Stored entries:
★ ★ ★ ★ ★
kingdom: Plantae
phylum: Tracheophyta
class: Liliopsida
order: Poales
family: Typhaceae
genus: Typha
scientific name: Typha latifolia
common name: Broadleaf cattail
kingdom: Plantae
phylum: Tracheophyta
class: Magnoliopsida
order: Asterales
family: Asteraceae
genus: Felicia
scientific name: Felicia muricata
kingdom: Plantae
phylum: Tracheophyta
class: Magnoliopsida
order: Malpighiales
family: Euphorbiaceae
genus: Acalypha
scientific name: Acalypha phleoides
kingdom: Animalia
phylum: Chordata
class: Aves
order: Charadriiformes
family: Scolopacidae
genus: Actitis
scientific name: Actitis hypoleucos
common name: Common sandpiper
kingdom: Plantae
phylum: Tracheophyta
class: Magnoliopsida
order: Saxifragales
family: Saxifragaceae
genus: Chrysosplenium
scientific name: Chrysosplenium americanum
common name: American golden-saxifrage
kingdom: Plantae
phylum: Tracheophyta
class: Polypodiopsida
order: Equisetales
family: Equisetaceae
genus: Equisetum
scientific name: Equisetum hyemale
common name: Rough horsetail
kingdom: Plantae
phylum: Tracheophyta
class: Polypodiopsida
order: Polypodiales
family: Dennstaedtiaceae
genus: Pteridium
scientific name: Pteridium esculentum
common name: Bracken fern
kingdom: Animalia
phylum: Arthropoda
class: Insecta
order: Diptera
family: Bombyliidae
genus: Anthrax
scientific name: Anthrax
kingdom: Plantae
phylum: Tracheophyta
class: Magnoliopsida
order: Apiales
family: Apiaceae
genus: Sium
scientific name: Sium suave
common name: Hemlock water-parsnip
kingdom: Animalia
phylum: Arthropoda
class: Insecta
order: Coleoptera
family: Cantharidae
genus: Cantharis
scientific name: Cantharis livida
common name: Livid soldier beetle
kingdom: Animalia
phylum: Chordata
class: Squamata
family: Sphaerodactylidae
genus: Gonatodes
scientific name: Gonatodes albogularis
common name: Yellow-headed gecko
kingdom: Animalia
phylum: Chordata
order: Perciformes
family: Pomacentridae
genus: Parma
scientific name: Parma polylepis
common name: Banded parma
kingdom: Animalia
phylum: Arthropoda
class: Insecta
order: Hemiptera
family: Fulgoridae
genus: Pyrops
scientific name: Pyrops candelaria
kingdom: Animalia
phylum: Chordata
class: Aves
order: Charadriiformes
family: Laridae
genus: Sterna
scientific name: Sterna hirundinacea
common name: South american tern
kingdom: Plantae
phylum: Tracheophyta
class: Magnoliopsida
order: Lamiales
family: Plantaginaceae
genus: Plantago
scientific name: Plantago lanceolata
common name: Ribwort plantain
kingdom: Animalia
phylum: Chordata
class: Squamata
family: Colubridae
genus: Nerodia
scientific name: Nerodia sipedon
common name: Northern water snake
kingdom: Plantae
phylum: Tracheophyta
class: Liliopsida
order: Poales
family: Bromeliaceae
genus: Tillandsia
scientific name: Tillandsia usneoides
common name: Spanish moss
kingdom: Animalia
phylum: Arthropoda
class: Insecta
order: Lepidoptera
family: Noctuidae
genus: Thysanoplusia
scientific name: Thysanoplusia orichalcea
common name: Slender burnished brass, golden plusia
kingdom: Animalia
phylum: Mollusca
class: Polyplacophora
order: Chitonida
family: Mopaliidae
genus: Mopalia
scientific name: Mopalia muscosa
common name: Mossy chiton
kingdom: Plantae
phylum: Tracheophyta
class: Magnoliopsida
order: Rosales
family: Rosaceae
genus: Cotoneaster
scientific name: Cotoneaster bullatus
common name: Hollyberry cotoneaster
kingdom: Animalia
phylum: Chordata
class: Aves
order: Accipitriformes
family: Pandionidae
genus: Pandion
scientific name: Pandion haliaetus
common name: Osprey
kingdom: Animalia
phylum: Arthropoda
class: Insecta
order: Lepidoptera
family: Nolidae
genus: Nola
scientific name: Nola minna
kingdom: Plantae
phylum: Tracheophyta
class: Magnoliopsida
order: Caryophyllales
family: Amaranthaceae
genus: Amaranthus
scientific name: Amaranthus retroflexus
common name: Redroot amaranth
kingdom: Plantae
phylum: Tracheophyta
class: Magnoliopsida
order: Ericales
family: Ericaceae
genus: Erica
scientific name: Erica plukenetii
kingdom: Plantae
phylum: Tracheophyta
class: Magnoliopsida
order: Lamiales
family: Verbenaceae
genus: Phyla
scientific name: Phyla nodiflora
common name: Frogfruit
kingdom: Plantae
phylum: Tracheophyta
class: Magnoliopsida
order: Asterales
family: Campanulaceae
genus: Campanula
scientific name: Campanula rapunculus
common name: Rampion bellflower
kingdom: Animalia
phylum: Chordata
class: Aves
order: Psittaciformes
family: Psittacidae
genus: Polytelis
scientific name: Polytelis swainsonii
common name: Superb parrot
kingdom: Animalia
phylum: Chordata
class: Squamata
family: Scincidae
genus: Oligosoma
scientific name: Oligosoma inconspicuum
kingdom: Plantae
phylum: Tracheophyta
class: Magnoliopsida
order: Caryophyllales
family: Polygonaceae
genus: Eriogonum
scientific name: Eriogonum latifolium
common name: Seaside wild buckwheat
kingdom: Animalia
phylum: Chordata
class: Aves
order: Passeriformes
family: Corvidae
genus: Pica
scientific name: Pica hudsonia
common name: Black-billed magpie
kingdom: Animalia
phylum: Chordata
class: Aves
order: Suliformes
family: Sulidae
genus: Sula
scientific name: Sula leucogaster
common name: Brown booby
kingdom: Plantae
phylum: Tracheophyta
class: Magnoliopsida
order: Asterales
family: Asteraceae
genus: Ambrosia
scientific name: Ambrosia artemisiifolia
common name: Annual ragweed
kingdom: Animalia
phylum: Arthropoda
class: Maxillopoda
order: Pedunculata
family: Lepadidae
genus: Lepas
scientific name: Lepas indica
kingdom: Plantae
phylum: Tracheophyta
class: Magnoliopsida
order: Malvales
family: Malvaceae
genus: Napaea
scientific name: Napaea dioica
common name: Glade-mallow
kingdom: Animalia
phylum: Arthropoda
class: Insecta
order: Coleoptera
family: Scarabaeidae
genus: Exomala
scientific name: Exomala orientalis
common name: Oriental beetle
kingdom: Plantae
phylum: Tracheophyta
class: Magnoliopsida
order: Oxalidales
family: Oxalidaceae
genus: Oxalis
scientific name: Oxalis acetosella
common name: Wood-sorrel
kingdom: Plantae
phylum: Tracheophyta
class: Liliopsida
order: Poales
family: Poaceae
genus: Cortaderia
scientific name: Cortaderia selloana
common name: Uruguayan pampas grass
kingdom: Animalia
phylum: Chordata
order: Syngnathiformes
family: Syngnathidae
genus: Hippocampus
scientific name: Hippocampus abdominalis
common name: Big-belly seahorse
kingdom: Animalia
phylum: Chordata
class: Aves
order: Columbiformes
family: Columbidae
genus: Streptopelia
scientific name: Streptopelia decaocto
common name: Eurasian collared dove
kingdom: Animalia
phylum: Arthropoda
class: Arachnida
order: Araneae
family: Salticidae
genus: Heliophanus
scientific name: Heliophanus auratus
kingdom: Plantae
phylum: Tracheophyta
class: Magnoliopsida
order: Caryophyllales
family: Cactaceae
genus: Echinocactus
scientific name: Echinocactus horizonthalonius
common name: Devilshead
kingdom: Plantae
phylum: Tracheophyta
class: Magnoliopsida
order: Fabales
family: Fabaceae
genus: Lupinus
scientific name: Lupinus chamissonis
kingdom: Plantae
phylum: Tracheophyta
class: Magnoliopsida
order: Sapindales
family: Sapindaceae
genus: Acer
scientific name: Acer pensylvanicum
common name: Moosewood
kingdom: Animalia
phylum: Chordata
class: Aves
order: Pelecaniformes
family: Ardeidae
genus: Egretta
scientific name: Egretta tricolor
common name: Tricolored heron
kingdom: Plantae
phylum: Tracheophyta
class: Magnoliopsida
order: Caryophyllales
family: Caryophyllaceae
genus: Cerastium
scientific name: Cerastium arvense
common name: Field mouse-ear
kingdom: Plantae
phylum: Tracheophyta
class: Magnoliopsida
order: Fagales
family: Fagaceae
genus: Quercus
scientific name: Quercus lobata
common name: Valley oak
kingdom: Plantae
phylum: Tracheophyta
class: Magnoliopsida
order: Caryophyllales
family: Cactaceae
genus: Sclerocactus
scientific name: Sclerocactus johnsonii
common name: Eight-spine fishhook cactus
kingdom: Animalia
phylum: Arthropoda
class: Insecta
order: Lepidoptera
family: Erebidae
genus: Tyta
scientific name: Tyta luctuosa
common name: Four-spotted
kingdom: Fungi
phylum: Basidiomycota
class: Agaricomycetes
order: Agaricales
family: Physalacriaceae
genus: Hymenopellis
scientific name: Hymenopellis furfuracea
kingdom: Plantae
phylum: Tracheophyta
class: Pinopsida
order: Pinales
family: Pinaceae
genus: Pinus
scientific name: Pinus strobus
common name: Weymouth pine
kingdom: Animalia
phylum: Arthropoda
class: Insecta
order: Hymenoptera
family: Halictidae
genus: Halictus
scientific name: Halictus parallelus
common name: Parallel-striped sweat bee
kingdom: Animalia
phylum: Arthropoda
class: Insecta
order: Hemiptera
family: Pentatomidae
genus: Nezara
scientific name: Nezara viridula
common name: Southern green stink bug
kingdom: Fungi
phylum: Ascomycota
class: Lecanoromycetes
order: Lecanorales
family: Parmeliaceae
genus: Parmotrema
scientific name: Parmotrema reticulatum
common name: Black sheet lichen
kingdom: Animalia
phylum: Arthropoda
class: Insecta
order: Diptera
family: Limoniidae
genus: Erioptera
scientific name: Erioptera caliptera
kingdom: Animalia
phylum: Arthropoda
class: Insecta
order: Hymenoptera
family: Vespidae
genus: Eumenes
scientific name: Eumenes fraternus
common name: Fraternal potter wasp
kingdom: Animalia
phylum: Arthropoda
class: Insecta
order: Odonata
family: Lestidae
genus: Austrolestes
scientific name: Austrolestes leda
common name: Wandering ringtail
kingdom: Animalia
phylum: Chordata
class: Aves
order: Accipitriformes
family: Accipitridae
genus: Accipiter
★ ★ ★ ★ ★
» WRITTEN PROBLEM
Please change "phylum" to "division" in the rows from the very first line through the line with "scientific name: Chrysosplenium americanum", both ends included. Write out those lines again with nothing else altered.

» SOLUTION TO THIS PROBLEM
kingdom: Plantae
division: Tracheophyta
class: Liliopsida
order: Poales
family: Typhaceae
genus: Typha
scientific name: Typha latifolia
common name: Broadleaf cattail
kingdom: Plantae
division: Tracheophyta
class: Magnoliopsida
order: Asterales
family: Asteraceae
genus: Felicia
scientific name: Felicia muricata
kingdom: Plantae
division: Tracheophyta
class: Magnoliopsida
order: Malpighiales
family: Euphorbiaceae
genus: Acalypha
scientific name: Acalypha phleoides
kingdom: Animalia
division: Chordata
class: Aves
order: Charadriiformes
family: Scolopacidae
genus: Actitis
scientific name: Actitis hypoleucos
common name: Common sandpiper
kingdom: Plantae
division: Tracheophyta
class: Magnoliopsida
order: Saxifragales
family: Saxifragaceae
genus: Chrysosplenium
scientific name: Chrysosplenium americanum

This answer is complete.